Work order 1:
In the forum thread about RoboTutor prompts, which two activities did Jack upload new English prompt narrations for?
Work order 2:
Write the next part of the forum thread about RoboTutor prompts, starting right after its last line.

Text section:
================

Anyway, these are the questions whose answers I need in order to decide whether and how to revive my script. Let me know if they need further clarification, possibly in person.

Request for the future: If I ask you questions that you don't understand or whose answers you don't know, PLEASE tell me so that I can clarify the questions or figure out how else to find their answers.
Simply ignoring them drives me up the wall.

And thanks again for all your hard work running the dev group and QA process.

@judithodili - @kevindeland replied yesterday that he didn't know above.
Let me try asking both of you in a different way:

  1. How do your activities refer to prompts -- in English or in Swahili?
  2. Where do activities look for prompts? In a separate sound package for each activity, or a shared one?
  3. How do they find the Swahili prompts -- or do they?
    Thanks. - Jack

@judithodili, @kevindeland, @amogh112 - I just uploaded my narrations of more English prompts for NUMBER DISCRIMINATION and WRITING to ENGLISH PROMPT NARRATIONS > 2018-08-20 more prompts -- to move into folders?.

@kevindeland - Here's what's at stake with question 2:

  • If essentially all tutor prompts are in the "default" soundpackage, then we can simply pool all the GDrive folders containing them, without worrying about which prompts are in which folder, or the fact that some folders contain prompts for more than one activity.
  • In contrast, if each activity has its own soundpackage, we need to put its prompts in a separate folder to copy into its sound package in GitHub.

The set of prompts for an activity grows over time, sometimes in dribs and drabs, so their narrations are split among multiple folders containing incremental installments of new prompts. If we pool these folders into a single folder for each activity, we may wind up copying the same prompts into GitHub more than once, which is slow, and possibly even multiple copies of them, which would waste space. Also, pooling the folders would take additional work. So it would be great not to have to do so.

How do you prefer to:

  1. Map English prompts to their Swahili translations
    a. Runtime table lookup in RoboTutor?

================

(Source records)
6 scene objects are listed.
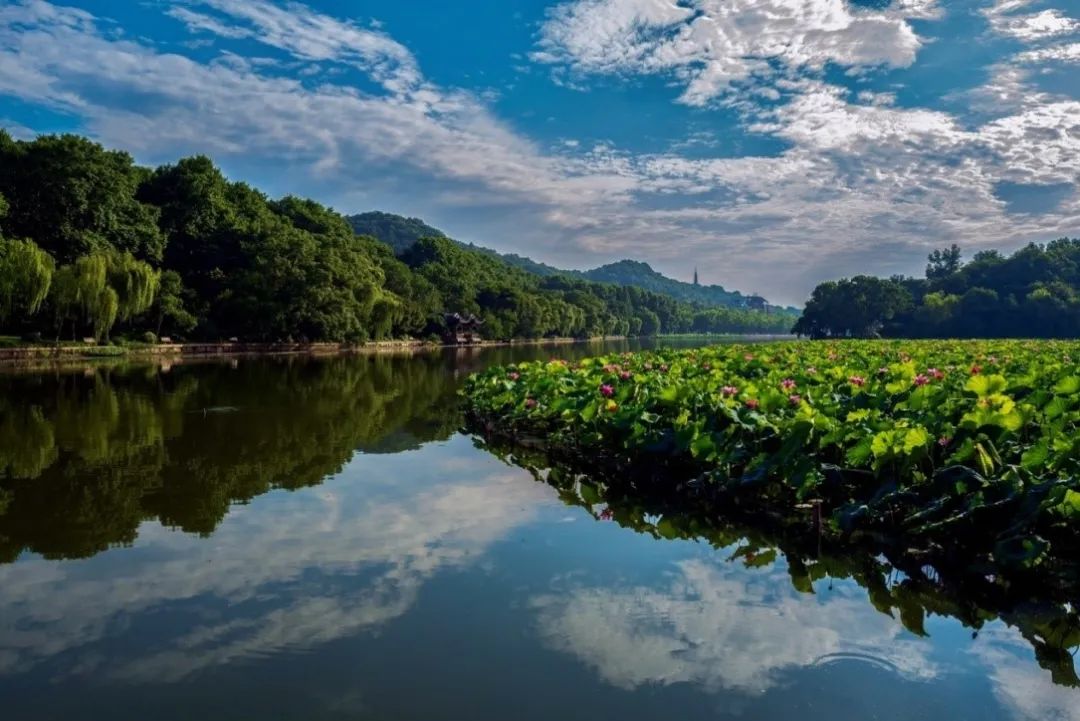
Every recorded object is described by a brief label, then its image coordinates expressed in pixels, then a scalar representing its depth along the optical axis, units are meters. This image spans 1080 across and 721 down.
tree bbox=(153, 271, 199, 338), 39.09
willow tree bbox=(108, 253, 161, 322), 34.66
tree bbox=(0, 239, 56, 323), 29.58
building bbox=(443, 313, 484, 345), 69.19
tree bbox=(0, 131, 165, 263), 36.31
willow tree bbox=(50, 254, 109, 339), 31.99
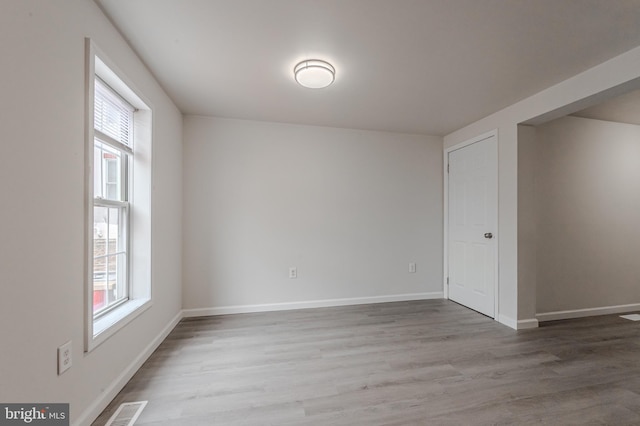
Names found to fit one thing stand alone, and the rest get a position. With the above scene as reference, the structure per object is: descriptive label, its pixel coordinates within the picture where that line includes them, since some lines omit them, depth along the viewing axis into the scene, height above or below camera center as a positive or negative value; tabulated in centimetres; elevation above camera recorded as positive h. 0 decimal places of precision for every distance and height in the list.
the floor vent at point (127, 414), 153 -116
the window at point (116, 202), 154 +12
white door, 323 -8
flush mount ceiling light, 216 +119
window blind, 185 +77
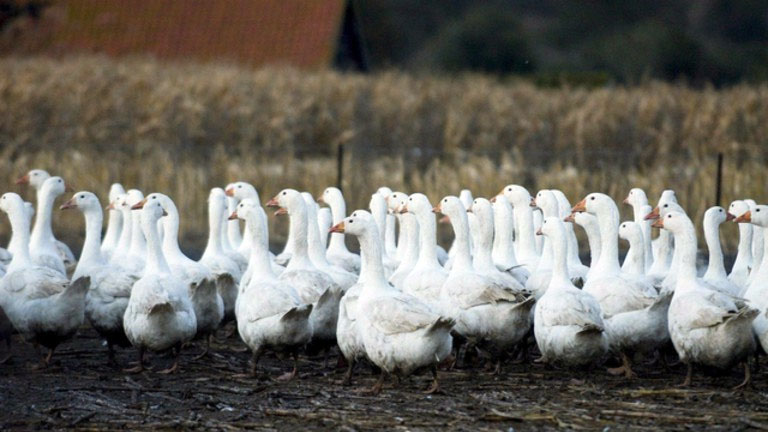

================

Output 1:
NUMBER DISCRIMINATION and WRITING.

Output 2:
    +: easy to use
    -: vulnerable to missing/incorrect entries

b. Offline table lookup
?: in what process, by whom, using what script(s)?

c. English-named copies of Swahili prompts
+: easy to use
+: can check for missing files
-: requires reviving prompt to make those copies

  1. Map prompts to their narrations
    a. Uses prompts as filenames
    b. Generate lookup table of prompts and filenames

Here's what I've been doing so far for new assets

  1. Either
    (a) Search for needed (Swahili) prompts on Google Drive. I use the search function to find the files, so to me, it doesn't matter what location they're in.
    Or (b) receive the folder of audio files from a student via email

  2. Create a new local directory that matches the desired directory structure (i.e. assets/audio/sw/cmu/xprize/....etc)

  3. Download audio assets (from (a) Drive or (b) student) and put them into that new folder.

  4. For personal testing, push the audio files onto my tablet.

  5. After personal testing, zip the files and push them onto Google Drive, for QA.

(this is still yet to be done, but it's what I presume would be the next step)
6. Put new assets into GitHub repo.

Answering Jack's questions:

  1. How do your activities refer to prompts -- in English or in Swahili?
    The same way the RoboTutor code has always been written to refer to prompts, via the tutor_descriptor code.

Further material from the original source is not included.